At the movie’s end, Pattinson’s character and his daughter decide to fly their ship into a black hole together. Despite the fact that this very same action resulted in the gruesome spaghettification of Mia Goth’s character, the characters’ body language indicate that this decision is a tender one made mutually; it in fact feels like the culmination of the relationship between the man and his now-teenaged daughter, which, over the course of the movie, develops from its initial basis on Pattinson’s protection into a much richer, more collaborative experience. Unlike any other characters in the movie, these two have managed to create a relationship based on their care for one another: on a shared framework centered on the collective preservation of human life – in other words, a community. Whereas the rest of the characters toiled in their own isolated paradigms of meaning, these two have created a construct in which they can both exist and respect each other. It is, as all communities are, a social construct irrespective of any sort of any objective or biological truth, but it’s only through collective constructs that any ethics can exist at all. If enough individuals adopt a framework that values other human life, then an ethical paradigm is born, and humanity’s quest for meaning escapes the dead-end of the grave because the collective ethics transcend any one biological life. The care for others (dare I say it – love) supersedes death.

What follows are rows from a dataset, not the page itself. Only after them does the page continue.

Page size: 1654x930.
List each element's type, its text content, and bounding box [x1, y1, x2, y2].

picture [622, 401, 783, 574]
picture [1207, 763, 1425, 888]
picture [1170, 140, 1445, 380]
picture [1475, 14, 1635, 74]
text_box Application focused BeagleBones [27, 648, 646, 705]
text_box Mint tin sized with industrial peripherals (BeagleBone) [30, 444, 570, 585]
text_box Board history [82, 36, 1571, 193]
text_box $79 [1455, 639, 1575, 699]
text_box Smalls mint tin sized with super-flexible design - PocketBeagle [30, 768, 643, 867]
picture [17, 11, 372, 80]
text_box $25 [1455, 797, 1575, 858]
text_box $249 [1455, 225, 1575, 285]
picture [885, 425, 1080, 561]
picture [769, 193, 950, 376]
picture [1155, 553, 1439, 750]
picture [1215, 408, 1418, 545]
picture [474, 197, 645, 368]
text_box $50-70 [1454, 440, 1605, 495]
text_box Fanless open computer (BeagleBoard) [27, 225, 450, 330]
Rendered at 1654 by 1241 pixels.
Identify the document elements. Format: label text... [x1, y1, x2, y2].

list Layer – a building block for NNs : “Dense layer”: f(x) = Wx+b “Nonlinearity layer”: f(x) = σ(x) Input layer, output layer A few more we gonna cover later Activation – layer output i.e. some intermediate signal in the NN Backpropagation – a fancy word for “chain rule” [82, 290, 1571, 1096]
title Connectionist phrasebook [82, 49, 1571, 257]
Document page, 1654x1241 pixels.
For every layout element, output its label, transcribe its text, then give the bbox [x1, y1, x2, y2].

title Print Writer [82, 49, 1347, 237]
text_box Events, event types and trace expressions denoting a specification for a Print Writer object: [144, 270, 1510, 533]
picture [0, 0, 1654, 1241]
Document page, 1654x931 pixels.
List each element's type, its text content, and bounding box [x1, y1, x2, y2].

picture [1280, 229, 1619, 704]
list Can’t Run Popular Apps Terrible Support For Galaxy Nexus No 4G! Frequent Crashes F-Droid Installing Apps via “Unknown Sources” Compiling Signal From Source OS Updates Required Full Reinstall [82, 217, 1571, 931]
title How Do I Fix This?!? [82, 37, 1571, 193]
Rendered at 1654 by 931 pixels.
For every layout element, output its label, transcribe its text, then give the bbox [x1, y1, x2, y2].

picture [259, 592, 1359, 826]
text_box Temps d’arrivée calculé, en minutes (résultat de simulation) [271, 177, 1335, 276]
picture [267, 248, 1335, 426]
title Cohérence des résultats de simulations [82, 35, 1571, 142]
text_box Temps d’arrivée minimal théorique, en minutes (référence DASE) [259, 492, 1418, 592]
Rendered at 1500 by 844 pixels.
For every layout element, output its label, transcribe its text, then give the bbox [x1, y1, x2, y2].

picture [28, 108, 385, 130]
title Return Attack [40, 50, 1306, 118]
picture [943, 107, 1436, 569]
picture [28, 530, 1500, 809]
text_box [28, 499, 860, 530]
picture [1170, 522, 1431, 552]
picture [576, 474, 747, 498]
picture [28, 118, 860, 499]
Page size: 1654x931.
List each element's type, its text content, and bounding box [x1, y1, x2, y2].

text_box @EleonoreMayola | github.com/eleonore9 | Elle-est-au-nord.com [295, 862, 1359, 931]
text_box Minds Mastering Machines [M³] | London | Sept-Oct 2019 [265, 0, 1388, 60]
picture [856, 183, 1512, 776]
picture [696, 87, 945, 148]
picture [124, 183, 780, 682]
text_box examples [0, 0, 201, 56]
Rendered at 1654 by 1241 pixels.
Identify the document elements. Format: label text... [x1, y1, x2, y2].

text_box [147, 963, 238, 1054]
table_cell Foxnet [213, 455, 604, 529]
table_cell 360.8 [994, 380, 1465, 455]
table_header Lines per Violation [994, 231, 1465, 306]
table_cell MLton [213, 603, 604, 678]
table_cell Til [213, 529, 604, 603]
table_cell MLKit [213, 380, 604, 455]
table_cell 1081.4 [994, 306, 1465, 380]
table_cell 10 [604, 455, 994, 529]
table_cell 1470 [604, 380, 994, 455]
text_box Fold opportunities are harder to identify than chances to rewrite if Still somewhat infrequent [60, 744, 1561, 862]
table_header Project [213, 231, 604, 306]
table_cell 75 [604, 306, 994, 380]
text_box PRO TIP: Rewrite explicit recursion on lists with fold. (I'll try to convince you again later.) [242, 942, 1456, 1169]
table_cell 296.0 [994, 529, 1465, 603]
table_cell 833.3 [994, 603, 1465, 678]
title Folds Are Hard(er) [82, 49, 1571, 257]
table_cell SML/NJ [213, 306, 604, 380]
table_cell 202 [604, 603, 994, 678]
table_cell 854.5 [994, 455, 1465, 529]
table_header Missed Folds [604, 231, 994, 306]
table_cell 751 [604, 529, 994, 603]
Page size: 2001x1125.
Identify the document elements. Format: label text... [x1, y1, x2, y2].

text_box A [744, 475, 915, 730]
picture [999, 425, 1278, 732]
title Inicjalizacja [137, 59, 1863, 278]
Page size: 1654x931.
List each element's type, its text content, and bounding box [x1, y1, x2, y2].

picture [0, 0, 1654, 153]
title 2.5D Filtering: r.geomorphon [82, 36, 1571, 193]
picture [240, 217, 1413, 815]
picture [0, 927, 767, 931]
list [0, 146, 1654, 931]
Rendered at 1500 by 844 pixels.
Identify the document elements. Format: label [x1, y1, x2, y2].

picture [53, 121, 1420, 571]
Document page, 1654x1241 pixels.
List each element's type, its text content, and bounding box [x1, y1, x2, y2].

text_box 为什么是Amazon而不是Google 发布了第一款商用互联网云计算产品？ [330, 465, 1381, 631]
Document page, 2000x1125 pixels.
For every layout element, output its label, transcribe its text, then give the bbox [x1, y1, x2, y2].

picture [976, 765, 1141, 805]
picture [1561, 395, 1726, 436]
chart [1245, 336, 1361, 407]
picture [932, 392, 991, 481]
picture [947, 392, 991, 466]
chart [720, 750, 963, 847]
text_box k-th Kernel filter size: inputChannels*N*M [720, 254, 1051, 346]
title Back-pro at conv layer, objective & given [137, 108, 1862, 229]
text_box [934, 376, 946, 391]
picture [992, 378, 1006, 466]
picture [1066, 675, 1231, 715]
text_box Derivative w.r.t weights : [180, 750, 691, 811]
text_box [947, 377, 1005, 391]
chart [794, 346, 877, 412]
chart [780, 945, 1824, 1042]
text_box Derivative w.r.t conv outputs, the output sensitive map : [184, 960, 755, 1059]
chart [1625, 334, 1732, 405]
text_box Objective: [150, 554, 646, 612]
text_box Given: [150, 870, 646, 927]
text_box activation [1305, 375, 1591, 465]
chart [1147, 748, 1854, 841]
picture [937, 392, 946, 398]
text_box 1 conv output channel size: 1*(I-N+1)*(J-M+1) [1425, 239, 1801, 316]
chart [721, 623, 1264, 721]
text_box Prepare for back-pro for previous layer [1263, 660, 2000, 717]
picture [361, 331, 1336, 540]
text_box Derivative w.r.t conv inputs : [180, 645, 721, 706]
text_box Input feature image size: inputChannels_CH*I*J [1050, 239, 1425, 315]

Haters may hate, but Interstellar said it best: “Love transcends time and space.”
Like Interstellar, High Life literalizes this idea. Alone, the black hole destroyed Mia Goth’s character, but as a collective, the father and daughter are able to pass through not just unscathed but reborn: on the other side of the black hole, their spaceship and spacesuits have disappeared along with the entirety of the physical world. These protective devices are, of course, what has preserved their biological life, so with them gone, the two have effectively transcended the fight for survival and therefore their biology as a whole. Are they actually inside the black hole? Have they died and entered the afterlife? Is this a final projection of meaning onto the natural world by their dying brains? Is it somehow a tangible reality created from that meaning-projection? The movie is unclear on its answers to all these questions, but one thing is for sure: whatever it is that has happened to them, when the father takes the daughter’s hand and the two move together forward into the light, it matters.
If this is indeed existentialism by way of the myth of Prometheus, this final communal transcendence makes sense, since Prometheus’s story ends not (like Sisyphus’s) in eternal absurd repetition, but when Hercules arrives, shatters Prometheus’s chains, and takes his hand. To quote another existentialist, hell may be other people. But Claire Denis somewhat provocatively insists that heaven is others as well.